### PROBLEM DETAILS
Could you continue the excerpt on evaluating a multi-personality conversational agent, starting right after its last sentence?

### TEXT EXCERPT
****
Answers for the questions 1 to 4 were given using a yes/no choice. The participants could answer freely to question 5 using a single phrase. For questions 6 and 7, the participant had to choose between the three systems.

6.2 Conversation Example

Table 4 below gives a typical example of a conversation between a student and the three systems.

Table 4. An example of a conversation with the answers of the three conversational systems.

6.3 Result of the User-Oriented Evaluation

Table 5 presents a summary of the results concerning the questionnaire showing that the multi-personality agent was evaluated as generally better than both the mono-personality neutral agent and Siri personal assistant.

Table 5. Results of the user-oriented evaluation.

Concerning question 5, the comments of the participants show that most users have more “fun” with the multi-personality character. They found it “interesting” but sometimes “rude”. They emphasized the role of “humor” during conversations.

6.4 Discussion

The results of these first experiments confirm our hypothesis about using a multi-personality character with remarkable personality traits. This empirical evaluation shows that it globally increases the satisfaction of the user about the conversation. The artificial agent appears more human-like than a neutral character and with a higher user engagement.

Concerning the emotion selection, in the majority of cases, it was able to adapt the emotional behavior according to the conversation. Despite the use of very different personalities, the character appears globally coherent.

However in some cases, the answers made by our system were not relevant. Here is one typical example. Note that this answer is different than the one reported in Table 4, since it occurred in another conversation context:

• User: What is an artificial intelligence?

• Anna: Have you lost faith in yourself?

This problem has potentially three causes. The first one is a bad design or malfunction of the selected agent, which provides an irrelevant response.

The second one is a problem of the Emotional Selection, which chooses an agent not compatible with the current emotional state. This may occur in rare situations since the roulette wheel selection has a low probability of choosing low weighted agents, but there is still a chance that it may happen by principle. However, note that the user does not always interpret such an example as a malfunction since it is a common human behavior to change the subject of the conversation or to make suboptimal responses.
****
### ENTRIES PROVIDED
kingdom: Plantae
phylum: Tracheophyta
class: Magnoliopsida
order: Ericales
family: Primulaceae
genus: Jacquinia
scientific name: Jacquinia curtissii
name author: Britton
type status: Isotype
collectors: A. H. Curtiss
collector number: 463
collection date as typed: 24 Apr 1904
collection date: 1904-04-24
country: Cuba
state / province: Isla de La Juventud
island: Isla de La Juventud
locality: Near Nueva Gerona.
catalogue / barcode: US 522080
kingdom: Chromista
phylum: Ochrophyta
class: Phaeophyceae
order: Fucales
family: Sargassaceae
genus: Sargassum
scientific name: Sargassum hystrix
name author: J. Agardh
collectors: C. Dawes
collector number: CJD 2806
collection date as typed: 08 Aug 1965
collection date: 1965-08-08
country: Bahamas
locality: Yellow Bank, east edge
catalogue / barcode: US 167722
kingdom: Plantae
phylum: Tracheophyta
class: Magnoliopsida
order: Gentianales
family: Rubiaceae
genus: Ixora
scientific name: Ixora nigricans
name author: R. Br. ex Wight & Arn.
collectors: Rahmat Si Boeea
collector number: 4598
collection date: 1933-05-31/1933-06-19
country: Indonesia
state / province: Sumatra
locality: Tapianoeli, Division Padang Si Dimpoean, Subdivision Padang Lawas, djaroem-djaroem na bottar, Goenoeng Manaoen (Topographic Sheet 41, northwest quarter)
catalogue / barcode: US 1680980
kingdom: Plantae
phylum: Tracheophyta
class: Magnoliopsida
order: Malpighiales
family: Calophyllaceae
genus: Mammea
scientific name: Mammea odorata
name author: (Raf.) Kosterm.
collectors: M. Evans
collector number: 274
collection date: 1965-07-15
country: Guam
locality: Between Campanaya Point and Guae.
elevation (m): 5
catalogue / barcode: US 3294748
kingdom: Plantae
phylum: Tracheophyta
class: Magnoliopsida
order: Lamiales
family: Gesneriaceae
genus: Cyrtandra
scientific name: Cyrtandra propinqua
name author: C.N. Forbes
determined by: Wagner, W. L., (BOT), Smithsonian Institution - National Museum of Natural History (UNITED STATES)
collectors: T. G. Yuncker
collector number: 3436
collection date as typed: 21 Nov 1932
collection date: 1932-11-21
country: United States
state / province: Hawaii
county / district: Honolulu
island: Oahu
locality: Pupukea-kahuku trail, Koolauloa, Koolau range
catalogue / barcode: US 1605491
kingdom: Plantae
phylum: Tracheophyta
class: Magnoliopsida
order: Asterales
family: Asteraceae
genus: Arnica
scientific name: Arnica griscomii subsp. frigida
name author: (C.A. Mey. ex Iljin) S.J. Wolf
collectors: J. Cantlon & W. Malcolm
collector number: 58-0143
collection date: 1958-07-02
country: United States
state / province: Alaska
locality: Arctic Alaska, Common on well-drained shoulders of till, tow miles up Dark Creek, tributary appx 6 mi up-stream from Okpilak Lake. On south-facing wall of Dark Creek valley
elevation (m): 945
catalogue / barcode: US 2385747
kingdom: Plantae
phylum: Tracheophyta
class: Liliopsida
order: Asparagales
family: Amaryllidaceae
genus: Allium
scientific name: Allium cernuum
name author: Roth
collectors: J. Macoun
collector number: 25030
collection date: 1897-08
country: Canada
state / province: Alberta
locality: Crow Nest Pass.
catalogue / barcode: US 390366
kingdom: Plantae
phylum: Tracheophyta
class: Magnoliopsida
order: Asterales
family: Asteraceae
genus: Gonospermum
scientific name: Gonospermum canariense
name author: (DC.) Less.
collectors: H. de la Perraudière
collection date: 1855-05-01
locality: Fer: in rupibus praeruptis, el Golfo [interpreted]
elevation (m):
****
### EXERCISE ANSWER
The third potential cause is that the 12 available agents do not provide a complete and homogeneous coverage of the emotion space as shown in Fig. 8. There are two main approaches in order to solve this problem. The first one is to design emotion-based agents that perfectly fit the three-dimensional space. At least, an agent for each cube’s edges plus one neutral agent at the center must be developed. The second solution is to increase the number of agents by designing much more personality traits. This is our preferred solution since our goal is to obtain an “unforgettable” character. Also note that these two solutions are not mutually exclusive.

Fig. 8.

Repartition of the 12 agents in the Lövheim Cube of emotions showing that they don’t provide a full coverage of the three-dimensional space.

7 Conclusion

We have presented a multi-personality architecture with emotion selection for intelligent conversational agents. Our first experiments show that this approach is promising in terms of user engagement compared to a more neutral approach. It has shown also that despite the heterogeneity of the personality agents, emotion selection enables a globally coherent and believable character to emerge from conversations.

Of course, there are many works and studies that remain to be done. First of all, we need to design additional personality agents in order to have a better coverage of the three-dimensional emotion space. Secondly, we need to plan experiments involving much more participants, since 30 people reveal only an indication of a possible confirmation of our hypotheses. This will enable us to confirm these first results with both qualitative and quantitative evaluations of user engagement. Thirdly, we want to formalize our “edge of chaos” hypothesis and confirm it by testing different selection principles and algorithms.